### PROBLEM TO WORK ON
Copy all lines below exactly as written. Leave pictures out.

### RECORD SET

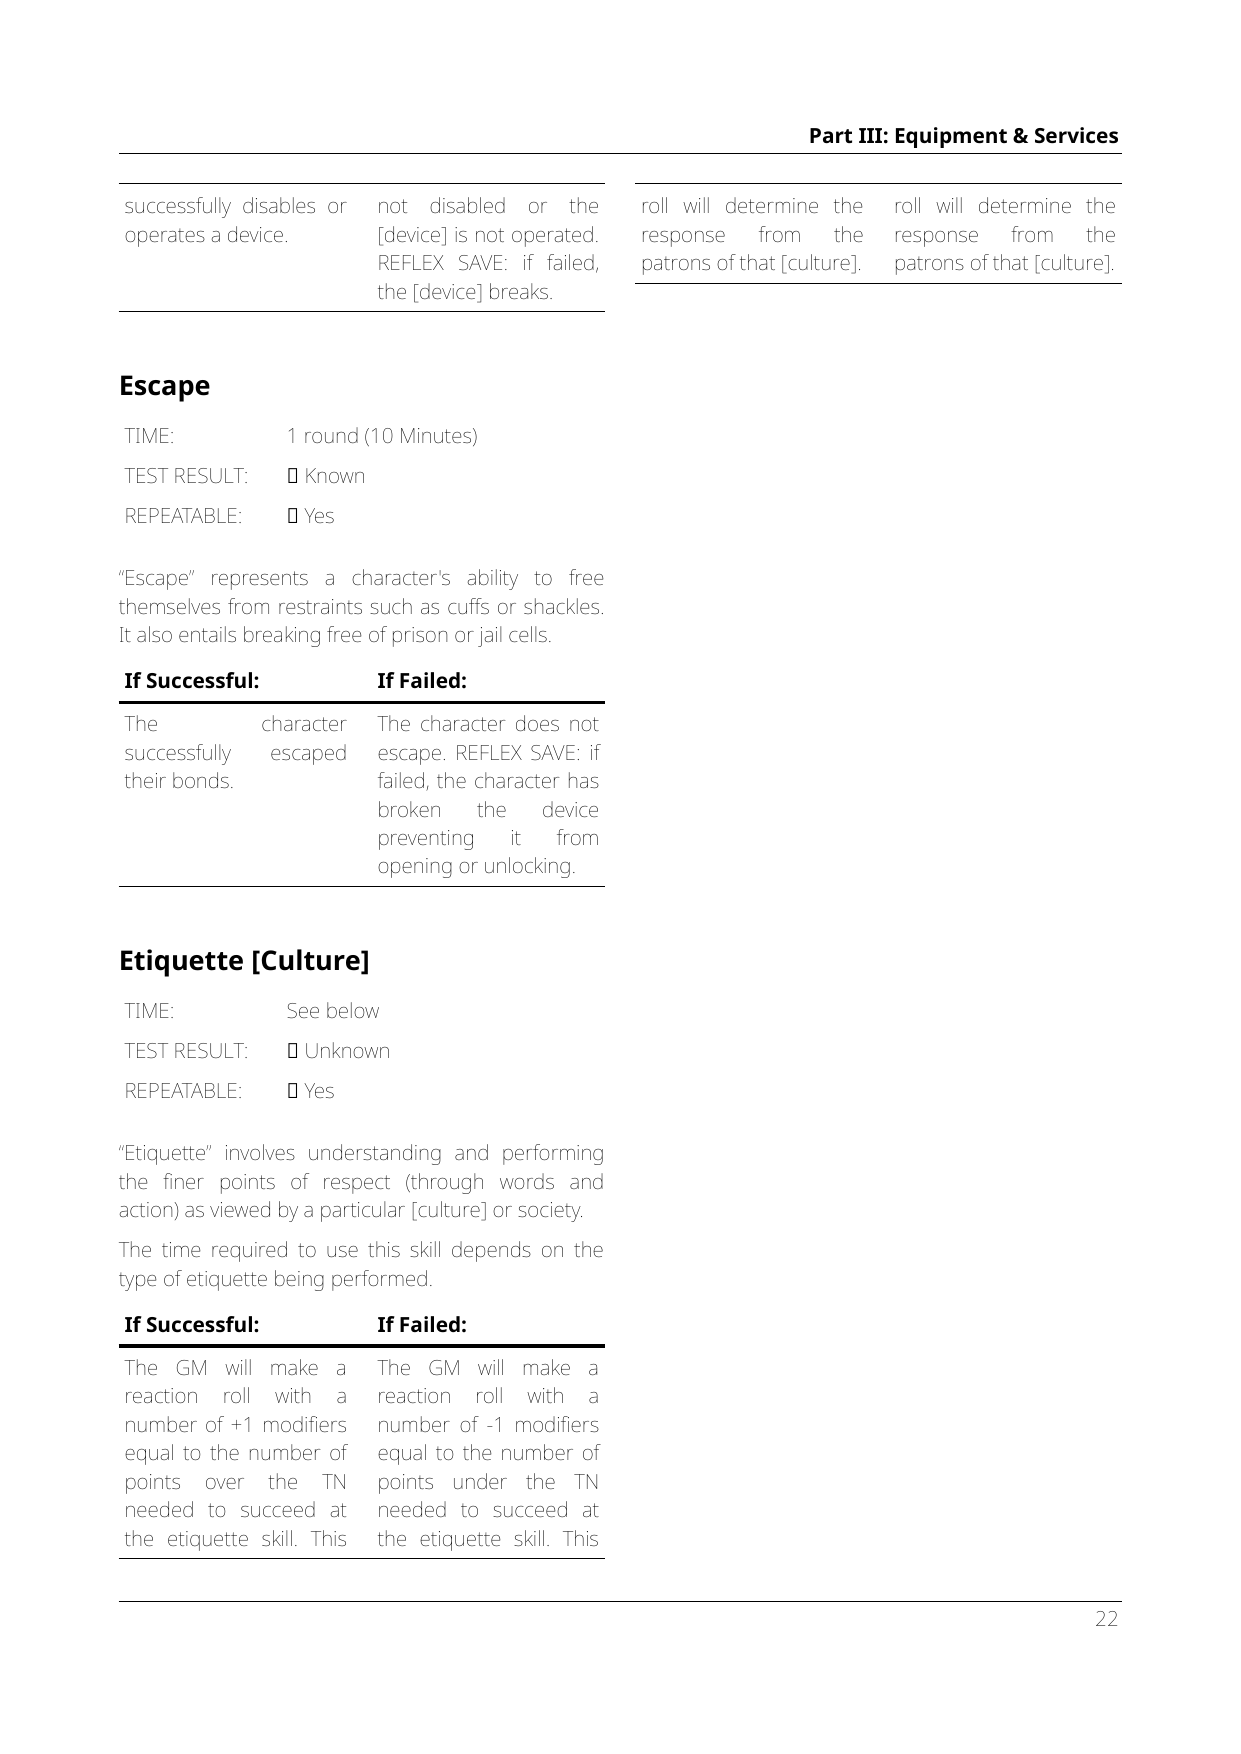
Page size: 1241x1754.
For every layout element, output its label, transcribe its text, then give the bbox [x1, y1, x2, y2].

table_header If Successful: [119, 661, 353, 701]
table_cell TEST RESULT: [119, 455, 281, 495]
table_cell The GM will make a reaction roll with a number of +1 modifiers equal to the number of points over the TN needed to succeed at the etiquette skill. This [119, 1348, 353, 1558]
table_cell REPEATABLE: [119, 1070, 281, 1110]
table_header If Successful: [119, 1305, 353, 1344]
table_header See below [281, 990, 605, 1030]
text “Etiquette” involves understanding and performing the finer points of respect (through words and action) as viewed by a particular [culture] or society. [118, 1110, 605, 1224]
text Etiquette [Culture] [118, 941, 605, 978]
table_header TIME: [119, 415, 281, 455]
table_cell [353, 1348, 372, 1558]
text “Escape” represents a character's ability to free themselves from restraints such as cuffs or shackles. It also entails breaking free of prison or jail cells. [118, 535, 605, 649]
table_cell roll will determine the response from the patrons of that [culture]. [635, 184, 869, 282]
table_cell  Known [281, 455, 605, 495]
table_header TIME: [119, 990, 281, 1030]
table_cell  Yes [281, 495, 605, 535]
table_header If Failed: [372, 1305, 605, 1344]
table_header [353, 661, 372, 701]
table_cell [869, 184, 888, 282]
table_cell The character does not escape. REFLEX SAVE: if failed, the character has broken the device preventing it from opening or unlocking. [372, 704, 605, 886]
table_cell roll will determine the response from the patrons of that [culture]. [888, 184, 1122, 282]
table_header If Failed: [372, 661, 605, 701]
table_header [353, 1305, 372, 1344]
table_cell  Unknown [281, 1030, 605, 1070]
table_cell The character successfully escaped their bonds. [119, 704, 353, 886]
table_cell not disabled or the [device] is not operated. REFLEX SAVE: if failed, the [device] breaks. [372, 184, 605, 311]
text Escape [118, 366, 605, 403]
table_header 1 round (10 Minutes) [281, 415, 605, 455]
table_cell TEST RESULT: [119, 1030, 281, 1070]
text The time required to use this skill depends on the type of etiquette being performed. [118, 1236, 605, 1292]
table_cell [353, 184, 372, 311]
table_cell REPEATABLE: [119, 495, 281, 535]
table_cell [353, 704, 372, 886]
table_cell successfully disables or operates a device. [119, 184, 353, 311]
table_cell  Yes [281, 1070, 605, 1110]
table_cell The GM will make a reaction roll with a number of -1 modifiers equal to the number of points under the TN needed to succeed at the etiquette skill. This [372, 1348, 605, 1558]
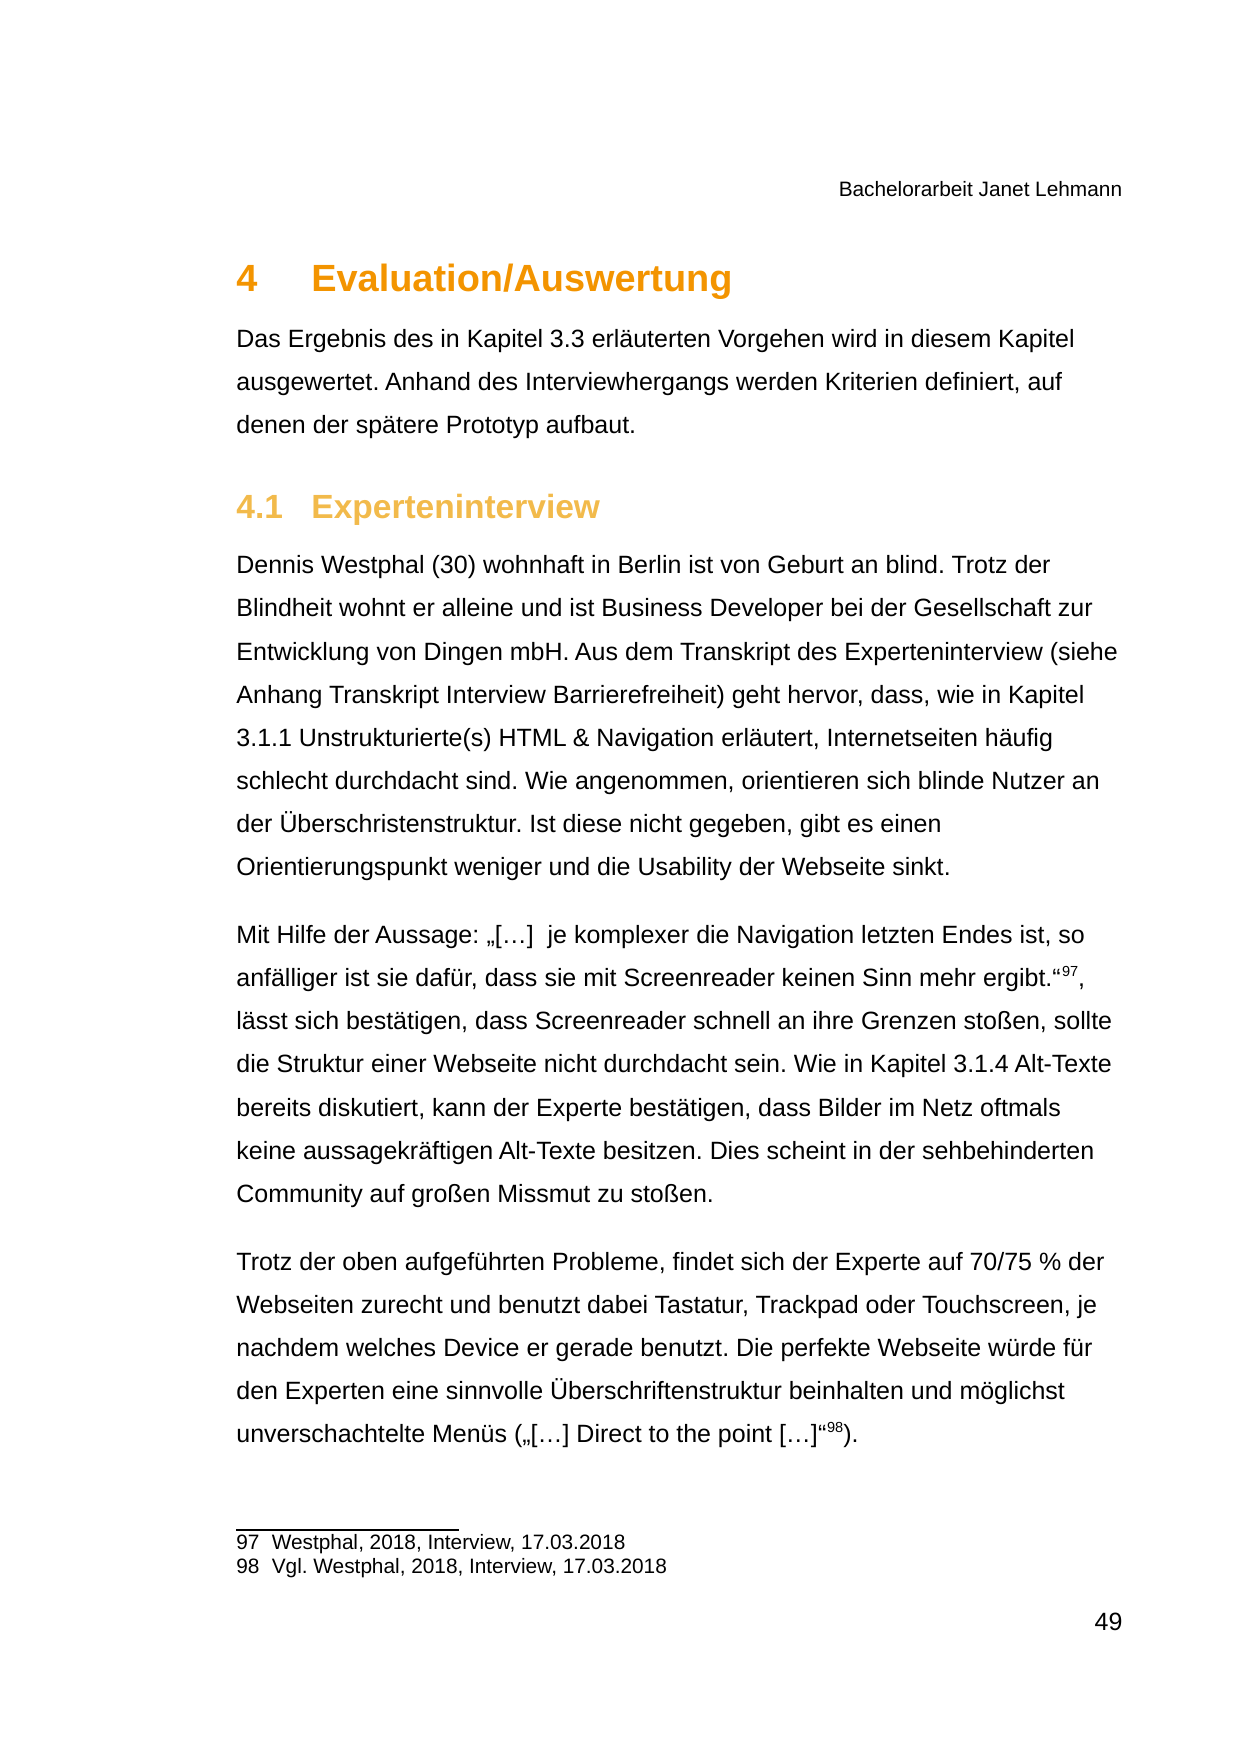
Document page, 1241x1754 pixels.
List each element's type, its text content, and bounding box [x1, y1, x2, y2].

### TASK OUTPUT
Page size: 1241x1754.
For every layout element, output its label, transcribe its text, then give the bbox [x1, y1, x2, y2].

table_header If Successful: [119, 661, 353, 701]
table_cell TEST RESULT: [119, 455, 281, 495]
table_cell The GM will make a reaction roll with a number of +1 modifiers equal to the number of points over the TN needed to succeed at the etiquette skill. This [119, 1348, 353, 1558]
table_cell REPEATABLE: [119, 1070, 281, 1110]
table_header If Successful: [119, 1305, 353, 1344]
table_header See below [281, 990, 605, 1030]
text “Etiquette” involves understanding and performing the finer points of respect (through words and action) as viewed by a particular [culture] or society. [118, 1110, 605, 1224]
text Etiquette [Culture] [118, 941, 605, 978]
table_header TIME: [119, 415, 281, 455]
table_cell [353, 1348, 372, 1558]
text “Escape” represents a character's ability to free themselves from restraints such as cuffs or shackles. It also entails breaking free of prison or jail cells. [118, 535, 605, 649]
table_cell roll will determine the response from the patrons of that [culture]. [635, 184, 869, 282]
table_cell  Known [281, 455, 605, 495]
table_header TIME: [119, 990, 281, 1030]
table_cell  Yes [281, 495, 605, 535]
table_header If Failed: [372, 1305, 605, 1344]
table_header [353, 661, 372, 701]
table_cell [869, 184, 888, 282]
table_cell The character does not escape. REFLEX SAVE: if failed, the character has broken the device preventing it from opening or unlocking. [372, 704, 605, 886]
table_cell roll will determine the response from the patrons of that [culture]. [888, 184, 1122, 282]
table_header If Failed: [372, 661, 605, 701]
table_header [353, 1305, 372, 1344]
table_cell  Unknown [281, 1030, 605, 1070]
table_cell The character successfully escaped their bonds. [119, 704, 353, 886]
table_cell not disabled or the [device] is not operated. REFLEX SAVE: if failed, the [device] breaks. [372, 184, 605, 311]
text Escape [118, 366, 605, 403]
table_header 1 round (10 Minutes) [281, 415, 605, 455]
table_cell TEST RESULT: [119, 1030, 281, 1070]
text The time required to use this skill depends on the type of etiquette being performed. [118, 1236, 605, 1292]
table_cell [353, 184, 372, 311]
table_cell REPEATABLE: [119, 495, 281, 535]
table_cell [353, 704, 372, 886]
table_cell successfully disables or operates a device. [119, 184, 353, 311]
table_cell  Yes [281, 1070, 605, 1110]
table_cell The GM will make a reaction roll with a number of -1 modifiers equal to the number of points under the TN needed to succeed at the etiquette skill. This [372, 1348, 605, 1558]
Document page, 1241x1754 pixels.
List each element's type, its text content, and bounding box [x1, y1, x2, y2].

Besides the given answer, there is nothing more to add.